SAÜL STEINBERG (Romania, 1913 - USA, 1999).
"Woman with an Umbrella".
Ink on paper.
Signed in the lower right corner.
Work exhibited in the show "The Modern Design", held at MaPa Gallery, Säo Paulo, in 2017.
Measurements: 22 x 13 cm.
American cartoonist and illustrator of Romanian origin, mainly known for his work for "The New Yorker", Saul Steinberg studied philosophy and architecture and began his career in Milan. In the 1940s he began his collaboration with The New Yorker, and during World War II he worked for military intelligence. After World War II, Steinberg continued to publish drawings in The New Yorker and other periodicals, including Fortune, Vogue, Mademoiselle and Harper's Bazaar. At the same time, he embarked on a career of exhibiting in galleries and museums. In 1946, he was included in the critically acclaimed "Fourteen Americans" at the Museum of Modern Art in New York, exhibiting alongside Arshile Gorky, Isamu Noguchi and Robert Motherwell, among others. Steinberg went on to have over 80 exhibitions by one artist in galleries and museums in the United States, Europe and South America. He was affiliated with the Betty Parsons and Sidney Janis galleries in New York and the Galerie Maeght in Paris.

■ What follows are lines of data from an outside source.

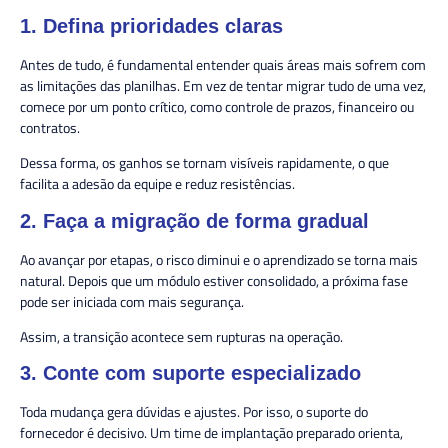
1. Defina prioridades claras
Antes de tudo, é fundamental entender quais áreas mais sofrem com
as limitações das planilhas. Em vez de tentar migrar tudo de uma vez,
comece por um ponto crítico, como controle de prazos, financeiro ou
contratos.
Dessa forma, os ganhos se tornam visíveis rapidamente, o que
facilita a adesão da equipe e reduz resistências.
2. Faça a migração de forma gradual
Ao avançar por etapas, o risco diminui e o aprendizado se torna mais
natural. Depois que um módulo estiver consolidado, a próxima fase
pode ser iniciada com mais segurança.
Assim, a transição acontece sem rupturas na operação.
3. Conte com suporte especializado
Toda mudança gera dúvidas e ajustes. Por isso, o suporte do
fornecedor é decisivo. Um time de implantação preparado orienta,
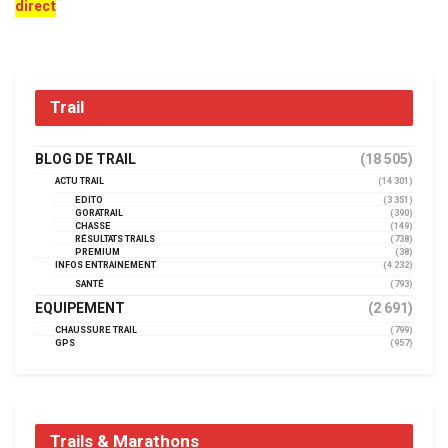
direct
Trail
BLOG DE TRAIL
(18 505)
ACTU TRAIL
(14 301)
EDITO
(3 351)
GORATRAIL
(390)
CHASSE
(149)
RÉSULTATS TRAILS
(738)
PREMIUM
(38)
INFOS ENTRAINEMENT
(4 232)
SANTÉ
(793)
EQUIPEMENT
(2 691)
CHAUSSURE TRAIL
(799)
GPS
(957)
Trails & Marathons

In 1978 he was the subject of a retrospective exhibition at the Whitney Museum of American Art, followed by a posthumous exhibition at the IVAM in Valencia (2002). He is currently represented in the foundation that bears his name, as well as in the MoMA in New York, the National Gallery in Washington D.C. and other leading collections in the United States. Since 1982, he has been represented by The Pace Gallery. A dozen museums and institutions have in-depth collections of his work, and examples are included in the holdings of more than eighty other public collections. Steinberg's long and multifaceted career encompassed work in many media and appeared in many different contexts. In addition to magazine publications and gallery art, he produced advertising art, photography, textiles, stage sets and murals. Given this dedication to different techniques, his work is difficult to position within the canons of post-war art history. He himself defined the problem: "I don't belong too much to the art world, cartoons or magazines, so the art world doesn't know where to place me". He is best described as a "modernist without portfolio, constantly crossing borders into uncharted visual territory. In subject matter and styles, he made no distinction between high and low art, a distinction that was much debated in the post-war era. Steiner combined freely in a body of work that is stylistically diverse. Consistent in depth and visual imagination.